But perf on non-Intel behaves pretty differently. ARM PMUs behaves
pretty differently, because there is no guarantee of homogeneous
events.
>
> Allowing to enable more than one counter and/or an event type other
> than the cycle counter is not the goal. Enabling another event type
> may result in a garbage value, but I don't think it's worse than the
> current situation where the count stays zero; please tell me if I miss
> something.
>
> There is still room for improvement. Returning a garbage value may not
> be worse than returning zero, but counters and event types not
> supported by some cores shouldn't be advertised as available in the
> first place. More concretely:
>
> - The vCPU should be limited to run only on cores covered by PMUs when
> KVM_ARM_VCPU_PMU_V3 is set.
That's userspace's job. Bind to the desired PMU, and run. KVM will
actively prevent you from running on the wrong CPU.
> - PMCR_EL0.N advertised to the guest should be the minimum of ones of
> host PMUs.
How do you find out? CPUs can be hot-plugged on long after a VM has
started, bringing in a new PMU, with a different number of counters.
> - PMCEID0_EL0 and PMCEID1_EL0 advertised to the guest should be the
> result of the AND operations of ones of host PMUs.
Same problem.
>
> Special-casing the cycle counter may make sense if we are going to fix
> the advertised values of PMCR_EL0.N, PMCEID0_EL0, and
> PMCEID1_EL0. PMCR_EL0.N as we can simply return zero for these
> registers.
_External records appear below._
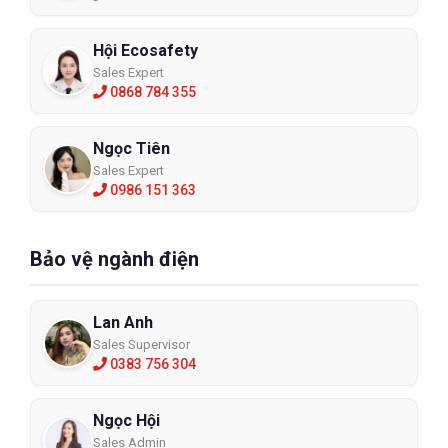
Hội Ecosafety
Sales Expert
0868 784 355
Ngọc Tiên
Sales Expert
0986 151 363
Bảo vệ ngành điện
Lan Anh
Sales Supervisor
0383 756 304
Ngọc Hội
Sales Admin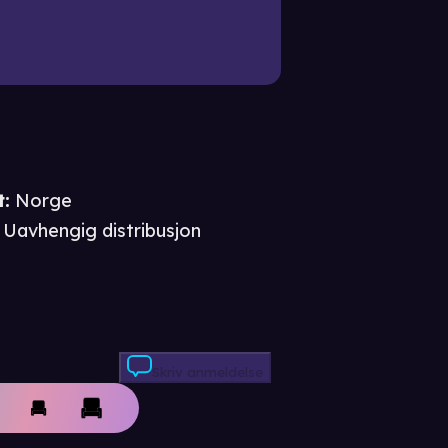
t
:
Norge
Uavhengig distribusjon
Skriv anmeldelse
We can also prevent enabling a counter that returns zero or
> a garbage value.
>
> Do you think it's worth fixing these registers? If so, I'll do that by
> special-casing the cycle counter.
I think this is really going in the wrong direction.
The whole design of the PMU emulation is that we expose a single,
architecturally correct PMU implementation. This is clearly
documented.
Furthermore, userspace is being given all the relevant information to
place vcpus on the correct physical CPUs. Why should we add this sort
of hack in the kernel, creating a new userspace ABI that we will have
to support forever, when usespace can do the correct thing right now?
Worse case, this is just a 'taskset' away, and everything will work.
Frankly, I'm not prepared to add more hacks to KVM for the sake of the
combination of broken userspace and broken guest.
M.
--
Without deviation from the norm, progress is not possible.